When performing a DKP upgrade, you may notice a standard timeout error during the step where you upgrade Kubernetes on the worker nodes:
unable to update node pool: error while waiting for node pool to be ready: timed out waiting for the condition
Solution
On further inspection of the capi-controller-manager pod logs, you may notice a pod disruption error:
XXXXX XX:XX:XX 1 machine_controller.go:619] "error when evicting pods/\"rook-ceph-osd-0-xxxxxxxxx-xxxxx\" -n \"kommander\" (will retry after 5s): Cannot evict pod as it would violate the pod's disruption budget.\n" controller="machine" controllerGroup="cluster.x-k8s.io" controllerKind="Machine" Machine="default/konvoynode-md-0-xxxxxxxxxx-xxxxx" namespace="default" name="konvoynode-md-0-xxxxxxxxxx-xxxxx" reconcileID=xxxxxxxx-xxxx-xxxx-xxxx-xxxxxxxxxxx MachineSet="default/konvoynode-md-0-xxxxxxxxxx" MachineDeployment="default/konvoynode-md-0" Cluster="default/konvoynode" Node="nodename.my.domain"

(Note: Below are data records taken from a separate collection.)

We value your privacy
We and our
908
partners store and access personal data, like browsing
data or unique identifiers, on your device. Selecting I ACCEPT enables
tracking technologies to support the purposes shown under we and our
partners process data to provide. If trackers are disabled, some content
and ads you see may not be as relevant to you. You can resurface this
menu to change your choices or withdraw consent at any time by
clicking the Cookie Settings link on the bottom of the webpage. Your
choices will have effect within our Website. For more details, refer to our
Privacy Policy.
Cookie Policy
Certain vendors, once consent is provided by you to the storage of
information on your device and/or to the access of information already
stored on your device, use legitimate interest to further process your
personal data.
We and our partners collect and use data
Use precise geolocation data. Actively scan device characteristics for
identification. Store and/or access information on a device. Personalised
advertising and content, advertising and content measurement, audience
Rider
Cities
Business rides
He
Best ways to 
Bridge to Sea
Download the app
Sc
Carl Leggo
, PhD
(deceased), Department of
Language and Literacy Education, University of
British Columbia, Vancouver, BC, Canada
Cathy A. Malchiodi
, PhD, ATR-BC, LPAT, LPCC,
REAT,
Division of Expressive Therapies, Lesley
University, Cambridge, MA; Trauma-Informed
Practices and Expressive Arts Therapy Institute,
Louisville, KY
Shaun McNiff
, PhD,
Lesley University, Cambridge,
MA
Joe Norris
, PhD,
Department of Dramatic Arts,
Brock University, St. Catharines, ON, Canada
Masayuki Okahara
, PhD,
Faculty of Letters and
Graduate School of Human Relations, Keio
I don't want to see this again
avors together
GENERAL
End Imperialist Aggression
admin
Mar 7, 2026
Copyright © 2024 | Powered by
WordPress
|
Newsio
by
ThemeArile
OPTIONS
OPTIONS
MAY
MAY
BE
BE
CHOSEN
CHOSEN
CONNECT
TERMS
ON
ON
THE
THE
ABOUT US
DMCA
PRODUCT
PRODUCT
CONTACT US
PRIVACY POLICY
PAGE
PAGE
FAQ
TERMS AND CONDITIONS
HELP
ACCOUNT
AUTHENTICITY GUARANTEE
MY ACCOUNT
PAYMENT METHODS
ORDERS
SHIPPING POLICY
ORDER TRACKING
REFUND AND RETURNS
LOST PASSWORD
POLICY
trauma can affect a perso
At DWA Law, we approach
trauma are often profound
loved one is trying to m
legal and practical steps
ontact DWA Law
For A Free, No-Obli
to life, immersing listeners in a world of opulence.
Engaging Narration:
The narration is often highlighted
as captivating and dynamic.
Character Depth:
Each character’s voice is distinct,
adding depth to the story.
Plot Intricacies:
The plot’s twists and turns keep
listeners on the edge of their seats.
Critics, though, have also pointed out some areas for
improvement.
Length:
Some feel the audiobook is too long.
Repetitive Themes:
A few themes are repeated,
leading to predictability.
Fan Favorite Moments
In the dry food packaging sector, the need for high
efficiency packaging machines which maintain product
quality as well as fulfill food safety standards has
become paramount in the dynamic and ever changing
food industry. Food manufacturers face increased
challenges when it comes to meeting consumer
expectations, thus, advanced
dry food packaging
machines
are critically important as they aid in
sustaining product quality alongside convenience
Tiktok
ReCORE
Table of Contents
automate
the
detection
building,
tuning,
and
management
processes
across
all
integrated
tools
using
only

If you inspect the Describe output for the rook-ceph-mon pods, you may then see the actual cause for why the OSD pods can not be evicted:
"message": "0/6 nodes are available: 1 node(s) had untolerated taint {node.kubernetes.io/unschedulable: }, 1 node(s) were unschedulable, 2 node(s) didn't match pod anti-affinity rules, 3 node(s) had untolerated taint {node-role.kubernetes.io/control-plane: }, 5 node(s) had volume node affinity conflict. preemption: 0/6 nodes are available: 6 Preemption is not helpful for scheduling."
This is a result of there not being enough nodes for rook-ceph to continue to run in a healthy state while one node is being drained for an upgrade. Usually this is a result of running a DKP cluster with fewer than four worker nodes. At least four worker nodes is a requirement to run DKP.